Following in well-established authoritarian footsteps, Georgia’s introduction of anti-queer laws are set to have dire consequences for the country’s democracy.
In June 2024, Georgia’s ruling party introduced a package of anti-queer laws, passing the bill in its first of three parliamentary readings.
The package prohibits gay marriage, gender transition, and queer adoption, as well as ‘LGBT propaganda’, the latter an onerously vague term.
[Read more: Explainer | What’s in Georgia’s new anti-queer bill?]
And it’s clear that the package is part of a broader trend: the ruling Georgian Dream party has been aping the moves of a number of countries that have turned towards authoritarianism in recent decades. Most clearly, the party has been following Russia’s example, with its introduction of both the anti-queer law and the foreign agent law, the latter following months of mass street protests.
While the queerphobic legislative package has been broadly dismissed as of relevance only to queer people, it should be of concern to all not only because of its direct effects on the country’s queer community, but because of the laws’ broader significance: a clear bellwether for an authoritarian turn, and another instrument in the toolkit of a country increasingly determined to oppress all those they consider a threat.
A move to entrench power
Homophobia is a well-established political tool for the current ruling party, with Georgian Dream mobilising anti-queer sentiment for over a decade to both establish a scapegoat and create a hot topic issue on which to criticise the West.
The ruling party’s deliberate mobilisation of queer rights to create controversy is evident in the new legal package, which is in large parts redundant — the new laws restate and intensify bans on gay marriage, child adoption, and legal gender recognition, rallying people against threats that have already been legislated against.
But the new initiatives go further than previous moves, seeking to erase queer people from Georgian public life entirely. The ban on ‘LGBT propaganda’ will censor media and educational institutions, making mention of anything queer a punishable offence, while also banning any public assembly believed to advocate for queer rights.
The move is not an isolated one. Since the beginning of 2023, a protester has been detained and fined for holding a blank sign, people have been banned from protesting mining that has made their village not only unlivable, but life-threatening, and participants in the foreign agent protests reported being beaten both by police, and by groups of unidentified men.
Seeing the ‘queer propaganda’ law as something that only affects queer people is a grave mistake. It is part of a broader crackdown on basic public freedoms, with those who speak out against established power structures seen as a threat to be eliminated.
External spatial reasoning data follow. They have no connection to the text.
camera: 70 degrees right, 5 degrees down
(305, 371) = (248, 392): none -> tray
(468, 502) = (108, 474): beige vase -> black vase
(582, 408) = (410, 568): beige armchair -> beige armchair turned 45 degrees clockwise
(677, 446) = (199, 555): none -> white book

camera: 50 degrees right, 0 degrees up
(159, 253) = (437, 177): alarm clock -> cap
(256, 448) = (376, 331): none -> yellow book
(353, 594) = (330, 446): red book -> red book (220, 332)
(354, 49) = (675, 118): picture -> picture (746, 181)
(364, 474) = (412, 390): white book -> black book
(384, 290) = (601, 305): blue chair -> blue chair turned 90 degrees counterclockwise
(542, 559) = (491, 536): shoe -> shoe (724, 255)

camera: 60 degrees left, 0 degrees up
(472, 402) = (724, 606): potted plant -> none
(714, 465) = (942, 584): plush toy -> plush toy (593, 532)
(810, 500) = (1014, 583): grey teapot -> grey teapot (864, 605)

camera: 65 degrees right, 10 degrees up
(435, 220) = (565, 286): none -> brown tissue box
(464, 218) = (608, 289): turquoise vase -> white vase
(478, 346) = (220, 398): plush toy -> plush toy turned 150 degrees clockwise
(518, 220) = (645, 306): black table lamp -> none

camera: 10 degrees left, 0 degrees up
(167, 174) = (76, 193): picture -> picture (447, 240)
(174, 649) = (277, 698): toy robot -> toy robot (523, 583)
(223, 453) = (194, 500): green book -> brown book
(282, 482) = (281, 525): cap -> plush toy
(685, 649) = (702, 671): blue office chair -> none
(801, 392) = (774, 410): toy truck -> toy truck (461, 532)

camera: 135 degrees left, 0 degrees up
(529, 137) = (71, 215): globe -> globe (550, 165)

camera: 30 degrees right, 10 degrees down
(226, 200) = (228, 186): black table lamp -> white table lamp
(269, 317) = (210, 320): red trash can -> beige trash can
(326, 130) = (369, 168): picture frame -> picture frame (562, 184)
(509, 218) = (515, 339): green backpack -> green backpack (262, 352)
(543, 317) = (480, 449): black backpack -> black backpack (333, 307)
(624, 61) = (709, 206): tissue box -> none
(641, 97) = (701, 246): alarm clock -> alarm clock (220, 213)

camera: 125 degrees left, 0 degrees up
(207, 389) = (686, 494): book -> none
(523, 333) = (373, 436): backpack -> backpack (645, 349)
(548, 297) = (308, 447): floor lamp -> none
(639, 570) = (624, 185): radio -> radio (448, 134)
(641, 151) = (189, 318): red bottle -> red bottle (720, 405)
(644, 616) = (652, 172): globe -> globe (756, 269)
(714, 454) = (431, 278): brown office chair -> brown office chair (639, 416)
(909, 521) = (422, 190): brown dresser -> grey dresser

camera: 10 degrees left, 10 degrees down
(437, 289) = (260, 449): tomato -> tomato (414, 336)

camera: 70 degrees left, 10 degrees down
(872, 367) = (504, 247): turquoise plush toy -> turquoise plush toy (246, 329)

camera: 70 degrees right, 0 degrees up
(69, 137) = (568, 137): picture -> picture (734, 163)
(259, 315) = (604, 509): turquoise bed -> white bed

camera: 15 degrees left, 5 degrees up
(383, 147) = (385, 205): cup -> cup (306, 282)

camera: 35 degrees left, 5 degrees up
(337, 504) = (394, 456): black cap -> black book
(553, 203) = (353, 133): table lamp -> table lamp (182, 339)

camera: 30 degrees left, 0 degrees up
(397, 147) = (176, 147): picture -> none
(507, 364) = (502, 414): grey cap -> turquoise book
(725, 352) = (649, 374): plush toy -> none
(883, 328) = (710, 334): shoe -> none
And the establishment and entrenching of authoritarianism reliably follows such a path — those who are seen as ‘other’ are the first to be clamped down on, before the constraints start to be applied to broader society.
This is evident in the way that pro-government media has framed both queer issues and anti-government protesters. Both are presented as ‘non-Georgian’, driven by external forces and malign Western powers, and so different to ordinary Georgians.
But even before the scope of those targeted is widened, such laws are vague enough that they can — and, most likely, will — lead to restrictions on a wide range of information and demonstrations, including those that are not directly associated with the queer community. They will become a tool to censor education, public discourse, and media, and banish those who counter government narratives from public space.
The law is also a clear signal regarding the country’s international political alignment, making evident that the ruling party seeks to distance itself from the West, and align itself with authoritarian nations.
The choice of target by the government is a very considered one: it is no secret that homophobia is significantly prevalent in Georgia, notwithstanding progress in attitudes in recent years. How much this is attributable to the government’s promotion of queerphobic narratives is unclear, but a combination of religious and cultural factors make it a hate that can be easily encouraged.
And the pushback is limited at best: queer rights are severely limited in Georgia, with only a handful of organisations providing legal, medical, and social support services to queer people. Queer events and performances, particularly those organised by Tbilisi Pride, have been violently disrupted, often by groups rallied by right-wing and religious groups, while the government has declared ‘family purity day’, on the International Day against Homophobia, Biphobia, and Transphobia, a public holiday.
[Read more: A new wave of queer Georgian film under threat]
Unfortunately, progressive groups in civil society have responded to the current landscape by treating queer rights as secondary and isolated; something that can be sacrificed for ‘the greater good’. Many civil society and activist groups maintain a deliberate silence on the matter, afraid of becoming tarred with the ‘Western agenda’, ‘non-Georgian’ brush.
But the foreign agent law should have made clear at this point — abandoning one group to government oppression will not save the others. Even if you are not queer, you will still be deemed a Western-funded agent of immorality, on whatever basis and under whatever label the ruling party sees fit to choose. Lawyers, journalists, activists, civil society groups, politicians, teenagers — all have been targeted by the government and government-associated media in recent months.
Allowing one set of basic human rights to be erased is a dangerous move, paving the way for the government to further expand its reach.
Together with the foreign agent or ‘Russian’ law, the anti-queer bills create a firm basis for authoritarianism in Georgia. Georgian Dream has made clear its choice of Russian-style antidemocratic and anti-human rights governance. As the October elections approach, it’s now up to Georgians to choose: between democracy and authoritarianism.